#### Task statement
The lines to copy are those with "Thüringen" in them. Pull each one from the entries below.

━━━━━━━━━━━━━━━━

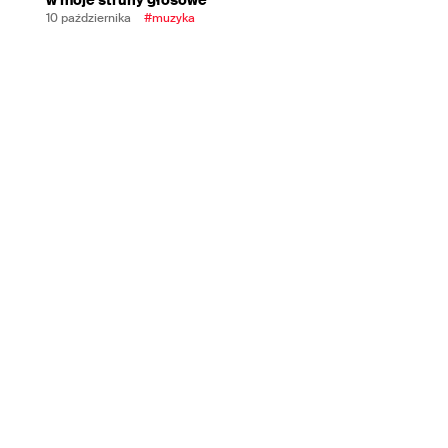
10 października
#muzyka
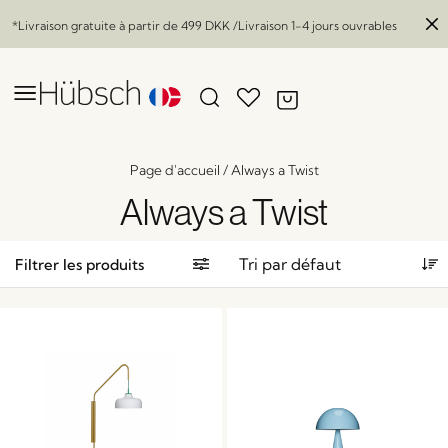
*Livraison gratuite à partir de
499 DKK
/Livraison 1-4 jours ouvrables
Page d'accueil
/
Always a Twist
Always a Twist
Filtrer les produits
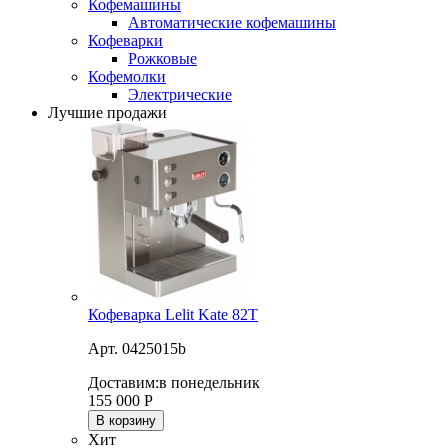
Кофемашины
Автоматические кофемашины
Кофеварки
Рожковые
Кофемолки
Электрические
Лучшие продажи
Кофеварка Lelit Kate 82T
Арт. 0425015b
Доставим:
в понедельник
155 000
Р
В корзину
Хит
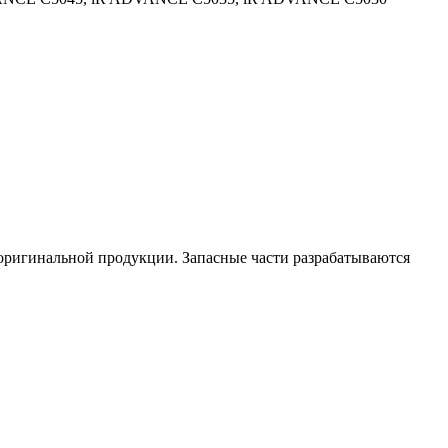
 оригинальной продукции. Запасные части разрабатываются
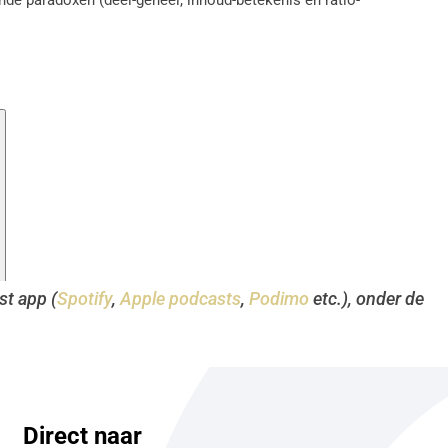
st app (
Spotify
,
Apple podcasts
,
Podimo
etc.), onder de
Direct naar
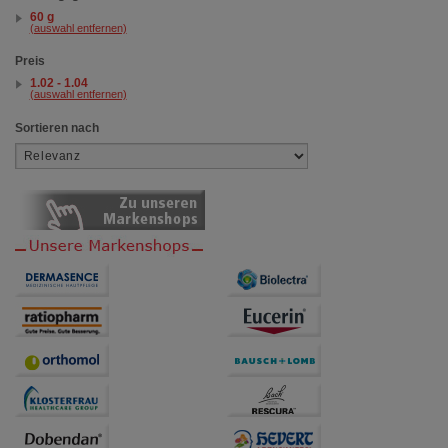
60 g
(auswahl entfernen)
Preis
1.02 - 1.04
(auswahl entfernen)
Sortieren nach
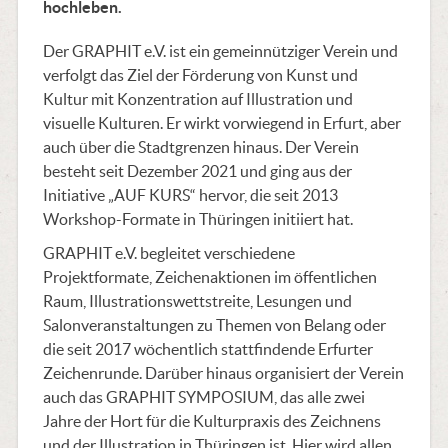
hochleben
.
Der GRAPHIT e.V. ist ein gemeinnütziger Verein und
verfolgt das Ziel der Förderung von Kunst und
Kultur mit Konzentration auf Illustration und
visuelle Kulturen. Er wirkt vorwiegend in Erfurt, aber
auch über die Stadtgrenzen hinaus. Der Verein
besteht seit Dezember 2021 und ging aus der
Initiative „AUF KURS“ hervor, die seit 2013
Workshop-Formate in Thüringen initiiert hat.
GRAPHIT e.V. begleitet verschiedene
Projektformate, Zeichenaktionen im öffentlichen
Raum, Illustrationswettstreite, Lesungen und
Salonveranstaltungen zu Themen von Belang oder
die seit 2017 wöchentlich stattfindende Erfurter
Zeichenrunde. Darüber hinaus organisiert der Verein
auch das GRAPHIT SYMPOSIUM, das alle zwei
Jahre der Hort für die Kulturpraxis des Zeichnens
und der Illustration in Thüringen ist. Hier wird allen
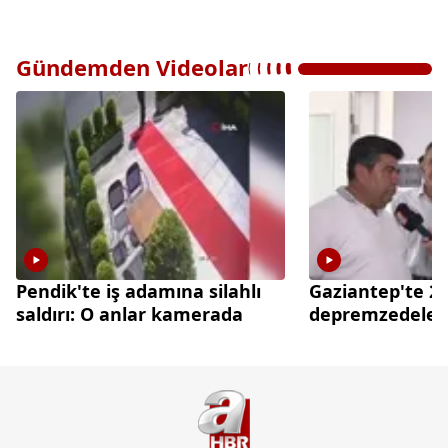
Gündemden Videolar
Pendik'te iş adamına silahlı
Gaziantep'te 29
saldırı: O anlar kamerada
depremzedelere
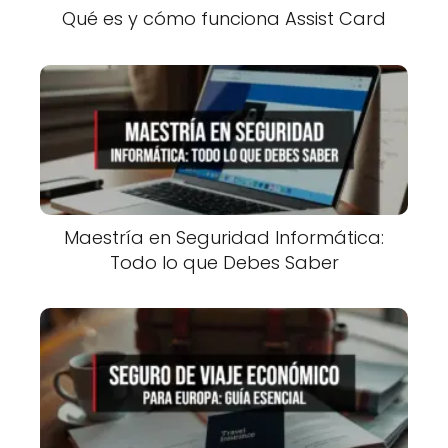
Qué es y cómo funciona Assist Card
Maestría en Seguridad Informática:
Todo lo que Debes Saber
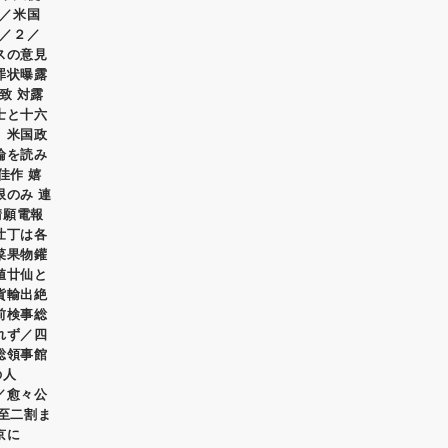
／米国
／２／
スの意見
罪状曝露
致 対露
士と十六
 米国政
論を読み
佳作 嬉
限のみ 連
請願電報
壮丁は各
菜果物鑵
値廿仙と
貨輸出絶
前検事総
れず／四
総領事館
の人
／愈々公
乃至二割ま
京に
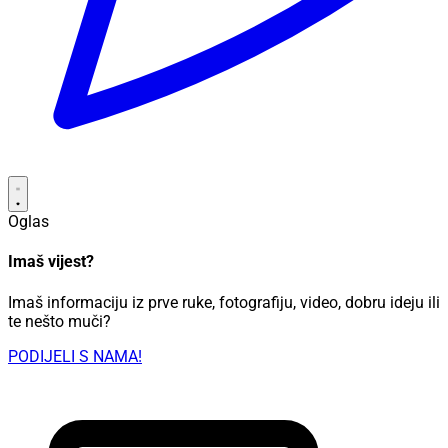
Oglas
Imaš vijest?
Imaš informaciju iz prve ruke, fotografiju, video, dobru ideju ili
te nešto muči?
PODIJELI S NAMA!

━━━━━━━━━━━━━━━━

#### Result
Workshop-Formate in Thüringen initiiert hat.
und der Illustration in Thüringen ist. Hier wird allen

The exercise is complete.